→ **Description of the task**
Extract, without alteration, the lines below, starting with the line containing "genus: Lindsaea" and continuing through the line containing "state / province: Jerusalem".

→ **Material supplied**
• • • •

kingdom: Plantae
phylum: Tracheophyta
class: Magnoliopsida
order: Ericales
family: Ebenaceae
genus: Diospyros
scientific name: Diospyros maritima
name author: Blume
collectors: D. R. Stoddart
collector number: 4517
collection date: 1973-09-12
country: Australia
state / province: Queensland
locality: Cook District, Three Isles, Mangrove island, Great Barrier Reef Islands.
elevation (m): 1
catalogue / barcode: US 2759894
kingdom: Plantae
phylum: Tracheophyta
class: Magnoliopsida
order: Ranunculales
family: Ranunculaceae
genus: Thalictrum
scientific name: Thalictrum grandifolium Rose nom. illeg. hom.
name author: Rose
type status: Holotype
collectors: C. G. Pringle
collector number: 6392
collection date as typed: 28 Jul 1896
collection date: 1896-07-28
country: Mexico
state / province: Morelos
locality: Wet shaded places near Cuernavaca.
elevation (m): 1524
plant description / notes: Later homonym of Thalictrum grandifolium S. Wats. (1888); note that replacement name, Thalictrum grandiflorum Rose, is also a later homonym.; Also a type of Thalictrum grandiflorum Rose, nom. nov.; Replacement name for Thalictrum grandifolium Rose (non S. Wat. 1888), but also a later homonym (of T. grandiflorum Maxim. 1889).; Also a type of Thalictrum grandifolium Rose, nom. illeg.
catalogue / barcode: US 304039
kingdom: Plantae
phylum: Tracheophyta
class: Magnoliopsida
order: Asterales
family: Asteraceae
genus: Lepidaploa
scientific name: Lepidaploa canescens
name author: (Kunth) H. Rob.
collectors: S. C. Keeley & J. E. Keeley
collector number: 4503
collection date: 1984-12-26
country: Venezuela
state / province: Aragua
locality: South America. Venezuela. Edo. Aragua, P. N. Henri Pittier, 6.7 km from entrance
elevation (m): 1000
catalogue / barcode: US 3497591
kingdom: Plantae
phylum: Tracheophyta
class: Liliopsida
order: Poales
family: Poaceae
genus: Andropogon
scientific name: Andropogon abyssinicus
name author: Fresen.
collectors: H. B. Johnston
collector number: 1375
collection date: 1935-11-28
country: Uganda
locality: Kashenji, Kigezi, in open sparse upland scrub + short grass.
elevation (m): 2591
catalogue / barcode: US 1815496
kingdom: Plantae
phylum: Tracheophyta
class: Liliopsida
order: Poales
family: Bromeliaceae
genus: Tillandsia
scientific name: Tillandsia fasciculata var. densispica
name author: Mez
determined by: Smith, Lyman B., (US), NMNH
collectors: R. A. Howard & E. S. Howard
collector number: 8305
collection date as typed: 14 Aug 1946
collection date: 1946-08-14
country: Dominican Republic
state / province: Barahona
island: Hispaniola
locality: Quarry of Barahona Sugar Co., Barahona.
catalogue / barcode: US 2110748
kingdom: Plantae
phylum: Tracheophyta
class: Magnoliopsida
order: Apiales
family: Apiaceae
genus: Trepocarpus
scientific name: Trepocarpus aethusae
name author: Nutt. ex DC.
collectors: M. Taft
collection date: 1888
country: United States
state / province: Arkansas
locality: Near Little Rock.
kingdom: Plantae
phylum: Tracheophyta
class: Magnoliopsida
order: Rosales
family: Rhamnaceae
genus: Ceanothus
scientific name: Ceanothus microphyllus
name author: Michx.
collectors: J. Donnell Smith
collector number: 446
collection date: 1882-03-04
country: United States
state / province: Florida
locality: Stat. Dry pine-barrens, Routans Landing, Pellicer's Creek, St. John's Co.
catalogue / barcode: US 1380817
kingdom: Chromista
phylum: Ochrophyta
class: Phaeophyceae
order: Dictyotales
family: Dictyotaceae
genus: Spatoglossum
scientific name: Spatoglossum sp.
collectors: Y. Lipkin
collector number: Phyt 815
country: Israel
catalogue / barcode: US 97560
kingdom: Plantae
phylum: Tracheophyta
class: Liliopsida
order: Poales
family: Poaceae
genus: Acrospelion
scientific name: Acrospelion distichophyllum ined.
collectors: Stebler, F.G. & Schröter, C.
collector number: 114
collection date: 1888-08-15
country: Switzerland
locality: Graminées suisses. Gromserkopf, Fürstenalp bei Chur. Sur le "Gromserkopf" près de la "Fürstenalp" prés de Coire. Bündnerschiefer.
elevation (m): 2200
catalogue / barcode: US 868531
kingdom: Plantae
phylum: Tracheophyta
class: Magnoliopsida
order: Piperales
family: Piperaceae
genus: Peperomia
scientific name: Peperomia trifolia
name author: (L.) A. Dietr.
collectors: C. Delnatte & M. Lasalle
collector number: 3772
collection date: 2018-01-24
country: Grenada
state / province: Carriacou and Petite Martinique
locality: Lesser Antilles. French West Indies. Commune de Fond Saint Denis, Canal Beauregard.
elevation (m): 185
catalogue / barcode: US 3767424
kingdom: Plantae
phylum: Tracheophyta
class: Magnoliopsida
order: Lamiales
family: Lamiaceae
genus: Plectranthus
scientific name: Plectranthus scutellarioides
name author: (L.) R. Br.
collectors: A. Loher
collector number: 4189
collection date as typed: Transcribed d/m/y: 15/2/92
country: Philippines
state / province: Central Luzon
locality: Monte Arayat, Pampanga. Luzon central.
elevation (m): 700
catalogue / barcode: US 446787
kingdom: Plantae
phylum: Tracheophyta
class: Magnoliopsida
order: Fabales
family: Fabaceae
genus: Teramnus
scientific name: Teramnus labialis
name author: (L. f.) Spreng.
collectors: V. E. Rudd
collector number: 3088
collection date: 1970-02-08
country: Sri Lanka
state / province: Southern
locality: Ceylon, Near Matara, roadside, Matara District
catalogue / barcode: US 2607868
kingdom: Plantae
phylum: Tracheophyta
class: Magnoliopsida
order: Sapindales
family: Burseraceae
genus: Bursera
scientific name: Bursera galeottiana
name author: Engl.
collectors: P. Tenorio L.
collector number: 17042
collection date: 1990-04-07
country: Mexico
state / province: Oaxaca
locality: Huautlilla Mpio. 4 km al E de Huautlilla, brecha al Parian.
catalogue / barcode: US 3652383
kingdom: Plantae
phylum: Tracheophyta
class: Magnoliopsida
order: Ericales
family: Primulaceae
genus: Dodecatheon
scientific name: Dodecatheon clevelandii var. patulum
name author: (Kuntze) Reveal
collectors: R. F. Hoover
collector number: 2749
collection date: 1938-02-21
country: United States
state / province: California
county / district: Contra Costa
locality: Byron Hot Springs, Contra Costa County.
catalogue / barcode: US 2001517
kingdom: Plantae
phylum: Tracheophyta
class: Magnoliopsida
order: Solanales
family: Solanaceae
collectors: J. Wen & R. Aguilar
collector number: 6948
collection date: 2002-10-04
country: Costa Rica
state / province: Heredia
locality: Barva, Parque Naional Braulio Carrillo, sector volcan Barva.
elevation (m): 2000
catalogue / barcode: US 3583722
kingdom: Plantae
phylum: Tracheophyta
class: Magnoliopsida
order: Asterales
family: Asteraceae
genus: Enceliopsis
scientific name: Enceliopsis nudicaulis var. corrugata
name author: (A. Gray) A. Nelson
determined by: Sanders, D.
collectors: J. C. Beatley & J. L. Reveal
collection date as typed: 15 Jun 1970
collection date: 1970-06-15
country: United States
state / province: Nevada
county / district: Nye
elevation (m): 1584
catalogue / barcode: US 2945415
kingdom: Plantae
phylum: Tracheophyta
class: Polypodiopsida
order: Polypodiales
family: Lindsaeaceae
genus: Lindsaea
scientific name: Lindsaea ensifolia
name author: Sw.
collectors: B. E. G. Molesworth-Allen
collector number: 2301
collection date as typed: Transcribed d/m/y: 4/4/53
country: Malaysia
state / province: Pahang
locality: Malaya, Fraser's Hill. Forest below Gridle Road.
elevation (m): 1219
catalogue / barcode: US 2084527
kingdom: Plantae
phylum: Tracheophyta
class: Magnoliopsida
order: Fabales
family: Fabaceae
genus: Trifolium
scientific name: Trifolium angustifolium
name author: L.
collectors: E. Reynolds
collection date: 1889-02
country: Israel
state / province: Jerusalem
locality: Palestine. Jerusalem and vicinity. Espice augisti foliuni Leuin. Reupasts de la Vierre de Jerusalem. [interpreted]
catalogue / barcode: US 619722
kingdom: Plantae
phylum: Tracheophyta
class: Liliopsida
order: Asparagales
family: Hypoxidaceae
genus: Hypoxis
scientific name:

• • • •

→ **Reply to the task**
genus: Lindsaea
scientific name: Lindsaea ensifolia
name author: Sw.
collectors: B. E. G. Molesworth-Allen
collector number: 2301
collection date as typed: Transcribed d/m/y: 4/4/53
country: Malaysia
state / province: Pahang
locality: Malaya, Fraser's Hill. Forest below Gridle Road.
elevation (m): 1219
catalogue / barcode: US 2084527
kingdom: Plantae
phylum: Tracheophyta
class: Magnoliopsida
order: Fabales
family: Fabaceae
genus: Trifolium
scientific name: Trifolium angustifolium
name author: L.
collectors: E. Reynolds
collection date: 1889-02
country: Israel
state / province: Jerusalem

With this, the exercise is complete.